It fell out on a day in this last autumn, that I had to go down from London to a place of seaside resort, on an hour's business, accompanied by my esteemed friend Bullfinch. Let the place of seaside resort be, for the nonce, called Namelesston.
I had been loitering about Paris in very hot weather, pleasantly breakfasting in the open air in the garden of the Palais Royal or the Tuileries, pleasantly dining in the open air in the Elysian Fields, pleasantly taking my cigar and lemonade in the open air on the Italian Boulevard towards the small hours after midnight.
Bullfinch - an excellent man of business - has summoned me back across the Channel, to transact this said hour's business at Namelesston; and thus it fell out that Bullfinch and I were in a railway carriage together on our way to Namelesston, each with his return-ticket in his waistcoat-pocket.
Says Bullfinch, 'I have a proposal to make. Let us dine at the Temeraire.'
I asked Bullfinch, did he recommend the Temeraire? inasmuch as I had not been rated on the books of the Temeraire for many years.
Bullfinch declined to accept the responsibility of recommending the Temeraire, but on the whole was rather sanguine about it. He 'seemed to remember,' Bullfinch said, that he had dined well there.
A plain dinner, but good. Certainly not like a Parisian dinner (here Bullfinch obviously became the prey of want of confidence), but of its kind very fair.
I appeal to Bullfinch's intimate knowledge of my wants and ways to decide whether I was usually ready to be pleased with any dinner, or - for the matter of that - with anything that was fair of its kind and really what it claimed to be. Bullfinch doing me the honour to respond in the affirmative, I agreed to ship myself as an able trencherman on board the Temeraire.
'Now, our plan shall be this,' says Bullfinch, with his forefinger at his nose. 'As soon as we get to Namelesston, we'll drive straight to the Temeraire, and order a little dinner in an hour.
And as we shall not have more than enough time in which to dispose of it comfortably, what do you say to giving the house the best opportunities of serving it hot and quickly by dining in the coffee-room?'
What I had to say was, Certainly. Bullfinch (who is by nature of a hopeful constitution) then began to babble of green geese. But I checked him in that Falstaffian vein, urging considerations of time and cookery.
In due sequence of events we drove up to the Temeraire, and alighted. A youth in livery received us on the door-step. 'Looks well,' said Bullfinch confidentially. And then aloud, 'Coffee- room!'
The youth in livery (now perceived to be mouldy) conducted us to the desired haven, and was enjoined by Bullfinch to send the waiter at once, as we wished to order a little dinner in an hour.

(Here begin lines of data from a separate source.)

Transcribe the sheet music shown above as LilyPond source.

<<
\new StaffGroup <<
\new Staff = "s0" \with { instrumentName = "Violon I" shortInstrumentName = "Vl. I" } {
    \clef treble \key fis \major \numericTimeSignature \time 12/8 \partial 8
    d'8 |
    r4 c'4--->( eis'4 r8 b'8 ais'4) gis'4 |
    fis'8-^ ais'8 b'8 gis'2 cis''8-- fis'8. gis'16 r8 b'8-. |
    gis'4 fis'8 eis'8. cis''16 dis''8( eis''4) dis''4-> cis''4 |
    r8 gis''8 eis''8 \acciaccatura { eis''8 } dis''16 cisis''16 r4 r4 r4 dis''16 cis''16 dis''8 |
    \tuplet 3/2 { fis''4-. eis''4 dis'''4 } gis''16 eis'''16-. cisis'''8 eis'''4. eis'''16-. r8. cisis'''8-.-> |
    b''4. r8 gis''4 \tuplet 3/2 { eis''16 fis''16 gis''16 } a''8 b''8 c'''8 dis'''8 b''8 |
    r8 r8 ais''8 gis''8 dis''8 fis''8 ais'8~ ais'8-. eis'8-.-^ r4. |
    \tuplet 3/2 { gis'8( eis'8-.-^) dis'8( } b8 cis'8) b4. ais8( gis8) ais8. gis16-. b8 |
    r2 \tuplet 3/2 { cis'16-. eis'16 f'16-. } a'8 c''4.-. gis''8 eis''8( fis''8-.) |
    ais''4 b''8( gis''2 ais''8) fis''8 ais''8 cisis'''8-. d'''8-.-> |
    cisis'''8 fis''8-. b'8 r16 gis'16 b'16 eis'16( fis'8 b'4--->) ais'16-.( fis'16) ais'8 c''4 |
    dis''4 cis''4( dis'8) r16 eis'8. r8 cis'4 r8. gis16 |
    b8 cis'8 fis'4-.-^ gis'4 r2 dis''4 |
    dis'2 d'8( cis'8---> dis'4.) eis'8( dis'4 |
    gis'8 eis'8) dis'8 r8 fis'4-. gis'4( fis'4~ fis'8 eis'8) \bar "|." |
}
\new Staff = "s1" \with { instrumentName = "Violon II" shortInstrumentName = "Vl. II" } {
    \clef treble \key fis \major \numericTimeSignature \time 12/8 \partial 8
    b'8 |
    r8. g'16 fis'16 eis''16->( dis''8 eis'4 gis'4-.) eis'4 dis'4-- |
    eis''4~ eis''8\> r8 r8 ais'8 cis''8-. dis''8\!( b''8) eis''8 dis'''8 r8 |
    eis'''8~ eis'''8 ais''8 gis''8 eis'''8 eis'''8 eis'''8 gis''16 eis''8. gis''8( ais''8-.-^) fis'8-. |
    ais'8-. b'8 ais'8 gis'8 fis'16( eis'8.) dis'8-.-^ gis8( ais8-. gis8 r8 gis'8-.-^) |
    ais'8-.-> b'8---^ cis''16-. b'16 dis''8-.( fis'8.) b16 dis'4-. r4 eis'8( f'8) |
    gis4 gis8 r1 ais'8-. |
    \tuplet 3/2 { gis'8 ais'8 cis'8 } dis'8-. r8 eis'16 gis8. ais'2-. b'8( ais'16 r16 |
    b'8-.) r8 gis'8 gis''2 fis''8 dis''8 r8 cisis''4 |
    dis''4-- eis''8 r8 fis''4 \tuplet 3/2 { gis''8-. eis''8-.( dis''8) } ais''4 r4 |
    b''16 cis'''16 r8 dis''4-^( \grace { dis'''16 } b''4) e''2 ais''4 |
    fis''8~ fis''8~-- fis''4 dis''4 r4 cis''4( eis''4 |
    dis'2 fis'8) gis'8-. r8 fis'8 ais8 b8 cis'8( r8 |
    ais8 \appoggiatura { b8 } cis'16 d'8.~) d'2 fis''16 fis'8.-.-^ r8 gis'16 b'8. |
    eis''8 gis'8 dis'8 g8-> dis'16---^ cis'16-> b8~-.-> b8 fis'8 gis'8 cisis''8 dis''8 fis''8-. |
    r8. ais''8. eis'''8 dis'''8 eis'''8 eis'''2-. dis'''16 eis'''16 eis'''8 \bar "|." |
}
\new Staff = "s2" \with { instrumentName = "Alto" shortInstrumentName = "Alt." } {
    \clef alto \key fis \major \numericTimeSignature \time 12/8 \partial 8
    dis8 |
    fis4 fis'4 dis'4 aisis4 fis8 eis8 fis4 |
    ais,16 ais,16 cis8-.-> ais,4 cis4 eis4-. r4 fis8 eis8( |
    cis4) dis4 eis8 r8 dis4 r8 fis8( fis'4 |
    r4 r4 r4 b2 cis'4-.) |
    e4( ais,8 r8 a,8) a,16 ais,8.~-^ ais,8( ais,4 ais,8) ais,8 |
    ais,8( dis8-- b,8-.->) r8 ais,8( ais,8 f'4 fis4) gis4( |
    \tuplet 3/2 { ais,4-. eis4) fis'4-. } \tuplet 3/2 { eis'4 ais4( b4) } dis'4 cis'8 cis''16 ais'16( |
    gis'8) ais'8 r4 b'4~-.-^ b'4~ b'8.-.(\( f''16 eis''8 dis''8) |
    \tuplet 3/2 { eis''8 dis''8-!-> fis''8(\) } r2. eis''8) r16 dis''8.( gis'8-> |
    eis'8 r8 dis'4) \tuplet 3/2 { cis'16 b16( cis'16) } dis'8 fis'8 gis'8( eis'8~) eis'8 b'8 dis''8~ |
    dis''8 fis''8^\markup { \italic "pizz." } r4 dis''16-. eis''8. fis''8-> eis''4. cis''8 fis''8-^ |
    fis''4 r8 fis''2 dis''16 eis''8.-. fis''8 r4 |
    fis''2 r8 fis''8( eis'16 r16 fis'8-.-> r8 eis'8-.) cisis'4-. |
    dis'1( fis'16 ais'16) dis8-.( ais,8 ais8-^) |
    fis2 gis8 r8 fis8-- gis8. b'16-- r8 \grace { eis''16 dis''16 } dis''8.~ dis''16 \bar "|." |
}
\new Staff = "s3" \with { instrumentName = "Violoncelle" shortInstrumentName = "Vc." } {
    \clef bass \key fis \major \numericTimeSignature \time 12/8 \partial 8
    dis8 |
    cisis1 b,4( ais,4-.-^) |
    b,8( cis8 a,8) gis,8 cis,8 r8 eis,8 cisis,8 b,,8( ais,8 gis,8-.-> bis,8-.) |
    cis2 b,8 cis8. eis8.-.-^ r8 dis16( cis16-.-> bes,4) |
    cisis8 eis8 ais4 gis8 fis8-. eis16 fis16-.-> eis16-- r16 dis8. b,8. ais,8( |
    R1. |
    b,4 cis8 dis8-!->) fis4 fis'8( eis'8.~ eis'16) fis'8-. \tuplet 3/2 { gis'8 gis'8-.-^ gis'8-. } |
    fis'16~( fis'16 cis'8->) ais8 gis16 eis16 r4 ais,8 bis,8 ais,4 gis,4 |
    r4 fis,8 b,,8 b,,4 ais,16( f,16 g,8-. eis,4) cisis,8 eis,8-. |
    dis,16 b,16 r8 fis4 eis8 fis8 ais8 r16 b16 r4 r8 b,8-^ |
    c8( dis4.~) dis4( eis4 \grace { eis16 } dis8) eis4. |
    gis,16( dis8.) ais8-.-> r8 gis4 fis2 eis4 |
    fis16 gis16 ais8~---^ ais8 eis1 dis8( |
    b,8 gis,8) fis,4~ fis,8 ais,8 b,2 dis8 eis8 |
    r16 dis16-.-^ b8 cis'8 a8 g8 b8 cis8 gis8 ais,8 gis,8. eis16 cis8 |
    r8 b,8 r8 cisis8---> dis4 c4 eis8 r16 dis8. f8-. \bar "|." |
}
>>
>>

Then Bullfinch and I waited for the waiter, until, the waiter continuing to wait in some unknown and invisible sphere of action, we rang for the waiter; which ring produced the waiter, who announced himself as not the waiter who ought to wait upon us, and who didn't wait a moment longer.
So Bullfinch approached the coffee-room door, and melodiously pitching his voice into a bar where two young ladies were keeping the books of the Temeraire, apologetically explained that we wished to order a little dinner in an hour, and that we were debarred from the execution of our inoffensive purpose by consignment to solitude.
Hereupon one of the young ladies ran a bell, which reproduced - at the bar this time - the waiter who was not the waiter who ought to wait upon us; that extraordinary man, whose life seemed consumed in waiting upon people to say that he wouldn't wait upon them, repeated his former protest with great indignation, and retired.
Bullfinch, with a fallen countenance, was about to say to me, 'This won't do,' when the waiter who ought to wait upon us left off keeping us waiting at last. 'Waiter,' said Bullfinch piteously, 'we have been a long time waiting.' The waiter who ought to wait upon us laid the blame upon the waiter who ought not to wait upon us, and said it was all that waiter's fault.
'We wish,' said Bullfinch, much depressed, 'to order a little dinner in an hour. What can we have?'
'What would you like to have, gentlemen?'
Bullfinch, with extreme mournfulness of speech and action, and with a forlorn old fly-blown bill of fare in his hand which the waiter had given him, and which was a sort of general manuscript index to any cookery-book you please, moved the previous question.
We could have mock-turtle soup, a sole, curry, and roast duck.
Agreed. At this table by this window. Punctually in an hour.
I had been feigning to look out of this window; but I had been taking note of the crumbs on all the tables, the dirty table- cloths, the stuffy, soupy, airless atmosphere, the stale leavings everywhere about, the deep gloom of the waiter who ought to wait upon us, and the stomach-ache with which a lonely traveller at a distant table in a corner was too evidently afflicted. I now pointed out to Bullfinch the alarming circumstance that this traveller had DINED. We hurriedly debated whether, without infringement of good breeding, we could ask him to disclose if he had partaken of mock-turtle, sole, curry, or roast duck? We decided that the thing could not be politely done, and we had set our own stomachs on a cast, and they must stand the hazard of the die.